Update the text of every item by changing each "données" to "informations" and leaving the rest untouched.

* ENTRIES SUPPLIED:
╔══

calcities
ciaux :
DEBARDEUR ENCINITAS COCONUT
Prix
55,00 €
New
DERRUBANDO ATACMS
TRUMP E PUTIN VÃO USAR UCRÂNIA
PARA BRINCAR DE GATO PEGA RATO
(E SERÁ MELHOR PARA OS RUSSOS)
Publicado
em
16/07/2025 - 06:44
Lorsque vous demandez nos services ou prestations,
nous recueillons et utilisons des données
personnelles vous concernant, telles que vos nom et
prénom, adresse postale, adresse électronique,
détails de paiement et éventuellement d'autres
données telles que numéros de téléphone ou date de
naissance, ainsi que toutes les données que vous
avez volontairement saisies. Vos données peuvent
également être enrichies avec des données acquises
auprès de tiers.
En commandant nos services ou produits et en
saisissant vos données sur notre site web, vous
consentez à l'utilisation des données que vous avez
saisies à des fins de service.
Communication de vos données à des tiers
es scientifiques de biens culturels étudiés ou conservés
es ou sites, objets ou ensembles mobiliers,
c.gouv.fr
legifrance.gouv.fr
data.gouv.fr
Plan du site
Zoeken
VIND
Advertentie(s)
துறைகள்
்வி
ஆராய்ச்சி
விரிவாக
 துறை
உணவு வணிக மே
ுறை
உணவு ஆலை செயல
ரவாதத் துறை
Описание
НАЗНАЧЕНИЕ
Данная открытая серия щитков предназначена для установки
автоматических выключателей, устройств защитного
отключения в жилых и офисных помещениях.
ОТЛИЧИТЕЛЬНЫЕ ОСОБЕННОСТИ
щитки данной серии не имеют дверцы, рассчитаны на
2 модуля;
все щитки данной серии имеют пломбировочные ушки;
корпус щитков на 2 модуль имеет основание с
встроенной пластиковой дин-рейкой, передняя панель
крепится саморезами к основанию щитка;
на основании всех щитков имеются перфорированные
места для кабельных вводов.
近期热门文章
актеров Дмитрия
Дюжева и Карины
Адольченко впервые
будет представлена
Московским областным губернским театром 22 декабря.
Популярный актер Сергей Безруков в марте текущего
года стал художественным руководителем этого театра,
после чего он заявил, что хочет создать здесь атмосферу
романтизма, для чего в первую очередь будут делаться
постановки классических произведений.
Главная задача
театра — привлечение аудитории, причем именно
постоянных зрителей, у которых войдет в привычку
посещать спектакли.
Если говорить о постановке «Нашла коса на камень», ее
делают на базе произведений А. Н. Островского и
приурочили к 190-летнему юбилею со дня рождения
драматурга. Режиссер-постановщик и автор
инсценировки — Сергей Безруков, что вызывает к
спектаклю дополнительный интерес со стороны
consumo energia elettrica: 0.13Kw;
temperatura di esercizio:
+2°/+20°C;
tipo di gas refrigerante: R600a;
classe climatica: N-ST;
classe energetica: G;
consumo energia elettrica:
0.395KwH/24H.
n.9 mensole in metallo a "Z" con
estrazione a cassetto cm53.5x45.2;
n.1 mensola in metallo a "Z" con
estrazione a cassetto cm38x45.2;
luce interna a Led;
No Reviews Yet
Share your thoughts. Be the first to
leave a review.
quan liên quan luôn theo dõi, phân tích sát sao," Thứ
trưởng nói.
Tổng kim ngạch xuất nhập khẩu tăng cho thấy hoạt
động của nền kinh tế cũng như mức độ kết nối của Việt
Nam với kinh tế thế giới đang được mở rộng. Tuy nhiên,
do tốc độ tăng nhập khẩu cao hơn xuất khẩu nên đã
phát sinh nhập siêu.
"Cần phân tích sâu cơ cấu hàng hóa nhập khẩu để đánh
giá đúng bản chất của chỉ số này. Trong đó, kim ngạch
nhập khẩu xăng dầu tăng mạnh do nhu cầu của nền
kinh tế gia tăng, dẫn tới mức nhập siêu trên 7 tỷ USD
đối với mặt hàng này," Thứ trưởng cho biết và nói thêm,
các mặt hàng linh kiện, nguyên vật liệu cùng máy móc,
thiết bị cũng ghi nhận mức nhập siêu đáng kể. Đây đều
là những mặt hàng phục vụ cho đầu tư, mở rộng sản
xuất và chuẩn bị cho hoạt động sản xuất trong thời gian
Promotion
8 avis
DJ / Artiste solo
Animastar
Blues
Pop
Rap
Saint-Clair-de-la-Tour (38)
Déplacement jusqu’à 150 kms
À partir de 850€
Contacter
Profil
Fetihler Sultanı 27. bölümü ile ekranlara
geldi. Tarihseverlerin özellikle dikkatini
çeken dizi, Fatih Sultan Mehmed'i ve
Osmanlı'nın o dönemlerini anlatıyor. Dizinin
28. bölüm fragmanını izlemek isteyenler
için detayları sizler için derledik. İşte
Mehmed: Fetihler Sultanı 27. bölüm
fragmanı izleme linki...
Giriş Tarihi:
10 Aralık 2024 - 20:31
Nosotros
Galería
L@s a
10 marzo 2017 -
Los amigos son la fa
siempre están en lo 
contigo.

╚══

* FINISHED TASK:
calcities
ciaux :
DEBARDEUR ENCINITAS COCONUT
Prix
55,00 €
New
DERRUBANDO ATACMS
TRUMP E PUTIN VÃO USAR UCRÂNIA
PARA BRINCAR DE GATO PEGA RATO
(E SERÁ MELHOR PARA OS RUSSOS)
Publicado
em
16/07/2025 - 06:44
Lorsque vous demandez nos services ou prestations,
nous recueillons et utilisons des informations
personnelles vous concernant, telles que vos nom et
prénom, adresse postale, adresse électronique,
détails de paiement et éventuellement d'autres
informations telles que numéros de téléphone ou date de
naissance, ainsi que toutes les informations que vous
avez volontairement saisies. Vos informations peuvent
également être enrichies avec des informations acquises
auprès de tiers.
En commandant nos services ou produits et en
saisissant vos informations sur notre site web, vous
consentez à l'utilisation des informations que vous avez
saisies à des fins de service.
Communication de vos informations à des tiers
es scientifiques de biens culturels étudiés ou conservés
es ou sites, objets ou ensembles mobiliers,
c.gouv.fr
legifrance.gouv.fr
data.gouv.fr
Plan du site
Zoeken
VIND
Advertentie(s)
துறைகள்
்வி
ஆராய்ச்சி
விரிவாக
 துறை
உணவு வணிக மே
ுறை
உணவு ஆலை செயல
ரவாதத் துறை
Описание
НАЗНАЧЕНИЕ
Данная открытая серия щитков предназначена для установки
автоматических выключателей, устройств защитного
отключения в жилых и офисных помещениях.
ОТЛИЧИТЕЛЬНЫЕ ОСОБЕННОСТИ
щитки данной серии не имеют дверцы, рассчитаны на
2 модуля;
все щитки данной серии имеют пломбировочные ушки;
корпус щитков на 2 модуль имеет основание с
встроенной пластиковой дин-рейкой, передняя панель
крепится саморезами к основанию щитка;
на основании всех щитков имеются перфорированные
места для кабельных вводов.
近期热门文章
актеров Дмитрия
Дюжева и Карины
Адольченко впервые
будет представлена
Московским областным губернским театром 22 декабря.
Популярный актер Сергей Безруков в марте текущего
года стал художественным руководителем этого театра,
после чего он заявил, что хочет создать здесь атмосферу
романтизма, для чего в первую очередь будут делаться
постановки классических произведений.
Главная задача
театра — привлечение аудитории, причем именно
постоянных зрителей, у которых войдет в привычку
посещать спектакли.
Если говорить о постановке «Нашла коса на камень», ее
делают на базе произведений А. Н. Островского и
приурочили к 190-летнему юбилею со дня рождения
драматурга. Режиссер-постановщик и автор
инсценировки — Сергей Безруков, что вызывает к
спектаклю дополнительный интерес со стороны
consumo energia elettrica: 0.13Kw;
temperatura di esercizio:
+2°/+20°C;
tipo di gas refrigerante: R600a;
classe climatica: N-ST;
classe energetica: G;
consumo energia elettrica:
0.395KwH/24H.
n.9 mensole in metallo a "Z" con
estrazione a cassetto cm53.5x45.2;
n.1 mensola in metallo a "Z" con
estrazione a cassetto cm38x45.2;
luce interna a Led;
No Reviews Yet
Share your thoughts. Be the first to
leave a review.
quan liên quan luôn theo dõi, phân tích sát sao," Thứ
trưởng nói.
Tổng kim ngạch xuất nhập khẩu tăng cho thấy hoạt
động của nền kinh tế cũng như mức độ kết nối của Việt
Nam với kinh tế thế giới đang được mở rộng. Tuy nhiên,
do tốc độ tăng nhập khẩu cao hơn xuất khẩu nên đã
phát sinh nhập siêu.
"Cần phân tích sâu cơ cấu hàng hóa nhập khẩu để đánh
giá đúng bản chất của chỉ số này. Trong đó, kim ngạch
nhập khẩu xăng dầu tăng mạnh do nhu cầu của nền
kinh tế gia tăng, dẫn tới mức nhập siêu trên 7 tỷ USD
đối với mặt hàng này," Thứ trưởng cho biết và nói thêm,
các mặt hàng linh kiện, nguyên vật liệu cùng máy móc,
thiết bị cũng ghi nhận mức nhập siêu đáng kể. Đây đều
là những mặt hàng phục vụ cho đầu tư, mở rộng sản
xuất và chuẩn bị cho hoạt động sản xuất trong thời gian
Promotion
8 avis
DJ / Artiste solo
Animastar
Blues
Pop
Rap
Saint-Clair-de-la-Tour (38)
Déplacement jusqu’à 150 kms
À partir de 850€
Contacter
Profil
Fetihler Sultanı 27. bölümü ile ekranlara
geldi. Tarihseverlerin özellikle dikkatini
çeken dizi, Fatih Sultan Mehmed'i ve
Osmanlı'nın o dönemlerini anlatıyor. Dizinin
28. bölüm fragmanını izlemek isteyenler
için detayları sizler için derledik. İşte
Mehmed: Fetihler Sultanı 27. bölüm
fragmanı izleme linki...
Giriş Tarihi:
10 Aralık 2024 - 20:31
Nosotros
Galería
L@s a
10 marzo 2017 -
Los amigos son la fa
siempre están en lo 
contigo.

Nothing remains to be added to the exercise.